### TEXTAUSZUG:
##########
Unter dem Eindruck der militärischen Eskalation durch Russland in der Ukraine wird Moskau auch im Weltsport zunehmend isoliert. Doch die großen Fußball-Verbände ringen trotz zunehmender Boykottdrohungen mit den für sie einschneidendsten Konsequenzen. Noch wohlgemerkt. Die FIFA hat zwar vorerst internationale Fußballspiele auf russischem Boden untersagt, zu einem Komplett-Ausschluss konnte sich der Weltverband zum jetzigen Zeitpunkt noch nicht durchringen.
Auch die Europäische Fußball-Union UEFA verbannte zwar bislang weder russische Mannschaften noch russisches Geld aus ihren Wettbewerben. Doch nach Informationen der Bild-Zeitung soll das Europa-League-Achtelfinale RB Leipzig gegen Spartak Moskau wegen des Ukraine-Krieges noch am Montag abgesagt werden. Damit würde RB Leipzig kampflos ins Viertelfinale einziehen. Und der Druck auf den Verband nimmt weiter zu.
Mit Weltfußballer Robert Lewandowski an vorderster medialer Front kündigten der polnische sowie später auch der schwedische und der tschechische Fußball-Verband an, nicht zu den WM-Playoffs Ende März in Russland anzutreten. "Ich kann mir nicht vorstellen, in einem Monat auf den Platz zu gehen und zu vergessen, was passiert", sagte Bayern-Stürmer Lewandowski, der am Samstag in der Bundesliga aus Solidarität mit der ukrainischen Bevölkerung mit einer blau-gelben Kapitänsbinde spielte. Und weiter:
"Wir wissen, was da passiert und dass die gesamte Welt das nicht akzeptiert. Wir müssen die Ukraine unterstützen."
Die FIFA entschied am Sonntag, dass Heimspiele der Sbornaja nur noch auf neutralem Boden, ohne Zuschauer sowie ohne russische Hymne und Flagge stattfinden sollen. Dabei orientierte sich der Verband an den Empfehlungen des Internationalen Olympischen Komitees (IOC). Immerhin drohte die FIFA mit weiteren Sanktionen bis hin zu einem Komplett-Ausschluss des Landes, sollte sich die Situation nicht rasch verbessern.
##########
### DATENTEIL:

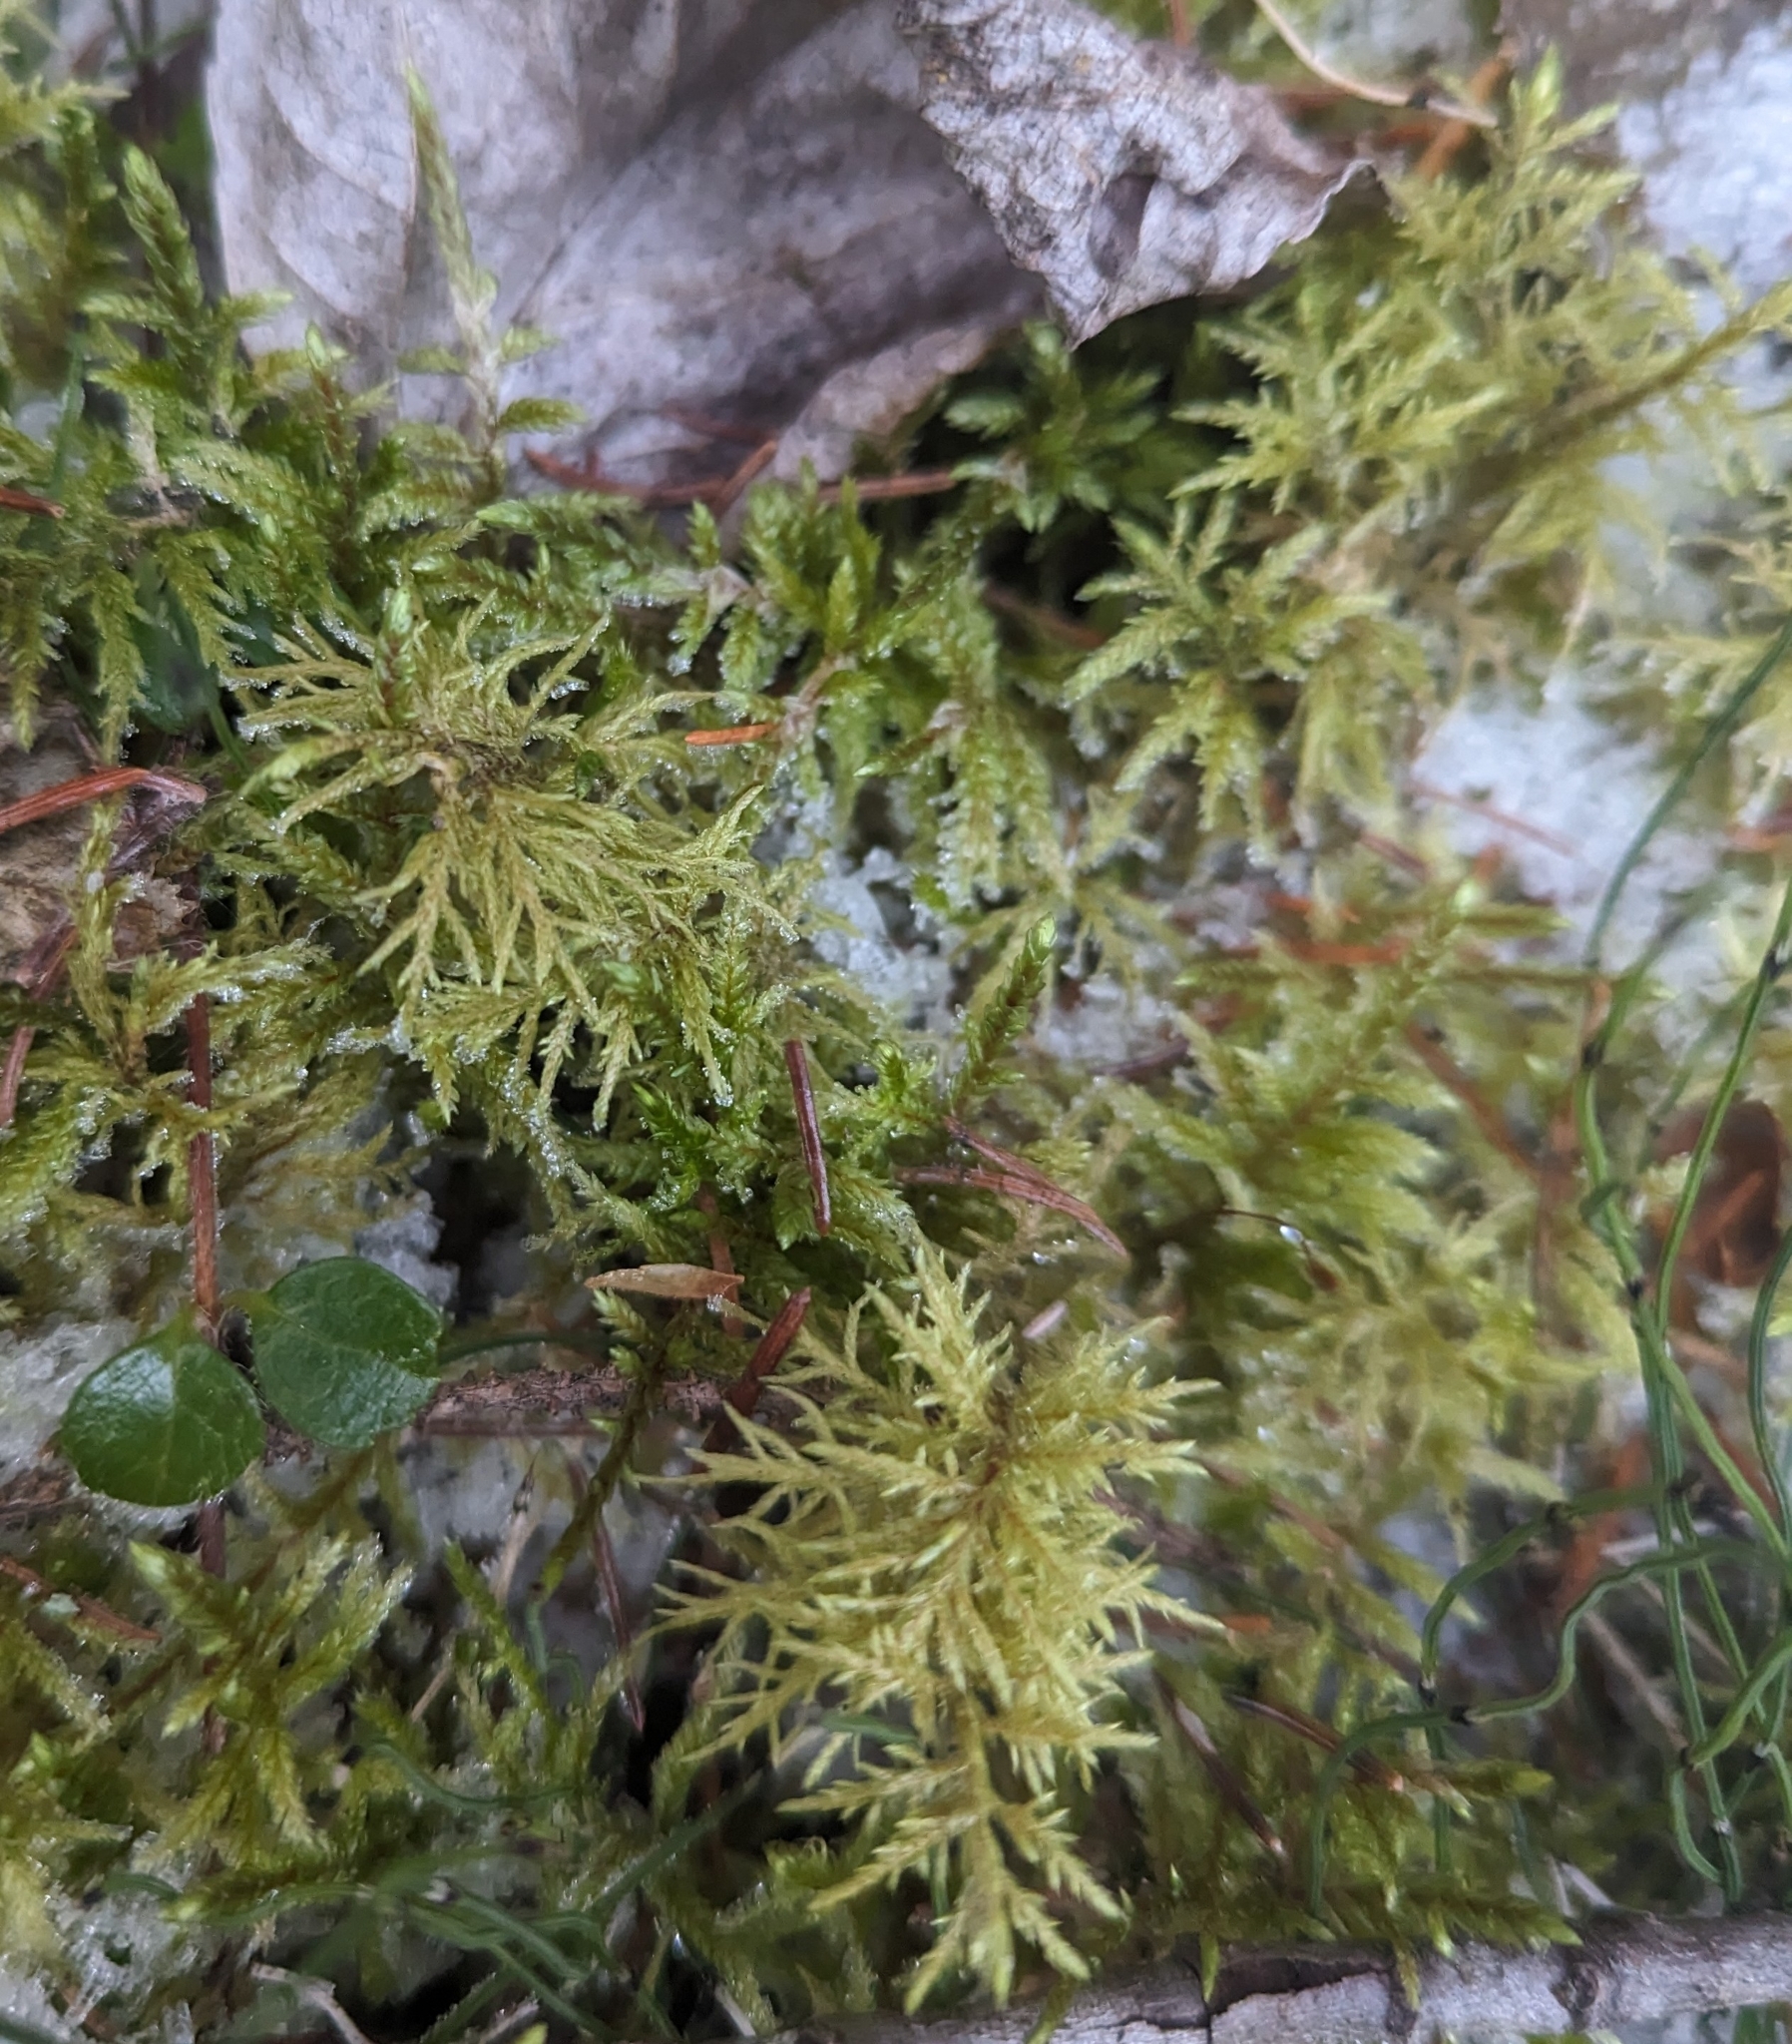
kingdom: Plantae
##########
### AUFGABEN:
a: Gib aus dem Text über Russlands Isolation im Fußball den Abschnitt wieder, der mit den Worten „Unter dem Eindruck“ beginnt und mit „nimmt weiter zu.“ endet.
b: Fasse im Text über Russlands Isolation im Fußball den Absatz, der mit „Auch die Europäische Fußball-Union UEFA“ beginnt, kürzer zusammen und behalte dabei seine wichtigsten Fakten bei.
c: Schreibe den Text über Russlands Isolation im Fußball im Anschluss an seinen letzten Satz weiter.

### ANTWORTEN:
a:
Unter dem Eindruck der militärischen Eskalation durch Russland in der Ukraine wird Moskau auch im Weltsport zunehmend isoliert. Doch die großen Fußball-Verbände ringen trotz zunehmender Boykottdrohungen mit den für sie einschneidendsten Konsequenzen. Noch wohlgemerkt. Die FIFA hat zwar vorerst internationale Fußballspiele auf russischem Boden untersagt, zu einem Komplett-Ausschluss konnte sich der Weltverband zum jetzigen Zeitpunkt noch nicht durchringen.
Auch die Europäische Fußball-Union UEFA verbannte zwar bislang weder russische Mannschaften noch russisches Geld aus ihren Wettbewerben. Doch nach Informationen der Bild-Zeitung soll das Europa-League-Achtelfinale RB Leipzig gegen Spartak Moskau wegen des Ukraine-Krieges noch am Montag abgesagt werden. Damit würde RB Leipzig kampflos ins Viertelfinale einziehen. Und der Druck auf den Verband nimmt weiter zu.

b: Die UEFA hat bisher weder russische Mannschaften noch russisches Geld aus ihren Wettbewerben ausgeschlossen. Laut Bild-Zeitung soll das Europa-League-Achtelfinale zwischen RB Leipzig und Spartak Moskau wegen des Ukraine-Krieges noch am Montag abgesagt werden. Leipzig zöge damit kampflos ins Viertelfinale ein. Der Druck auf den Verband wächst weiter.

c:
Die FIFA betonte außerdem, dass sie in Kontakt mit den Verbänden von Polen, Schweden und Tschechien stehe, "um gemeinsam angemessene und akzeptable Lösungen zu finden". Denn die drei Verbände sind bereits weiter gegangen. So steht Russland in den bislang noch angesetzten Ausscheidungsspielen auf dem Weg zur Katar-WM ohne Gegner da. Unter keinen Umständen werde gegen Russland gespielt, teilte der tschechische Verband am Sonntag mit. In den Playoffs sollte laut ursprünglichem Plan zunächst Polen in Russland antreten, der Sieger fünf Tage später zu Hause auf den Gewinner der Partie von Schweden gegen Tschechien treffen. Auch der englische Verband FA kündigte an, keine Länderspiele gegen Russland auf allen möglichen Ebenen zu bestreiten.
Schalke will nicht mehr mit Gazprom
Der Frage, ob er den 2019 aus den Händen von Präsident Putin erhaltenen Freundschaftsorden zurückgeben werde, war FIFA-Präsident Gianni Infantino am Donnerstag ausgewichen.
Möglich in dieser Ausnahmesituation erscheint auch die Verlegung der Partie Russlands gegen Polen und des Finales um ein WM-Ticket auf einen späteren Zeitpunkt in diesem Jahr, die WM beginnt am 21. November. Der französische Verbandschef Noël Le Graët brachte am Sonntag aber als erster ranghoher Funktionär den Ausschluss Russlands aus dem Wettbewerb ins Gespräch. "Das ist mein erster Impuls", sagte der 80-Jährige, der im FIFA-Council sitzt, der Zeitung Le Parisien. Er ergänzte:
"Einem Ausschluss Russlands werde ich sicher nicht widersprechen."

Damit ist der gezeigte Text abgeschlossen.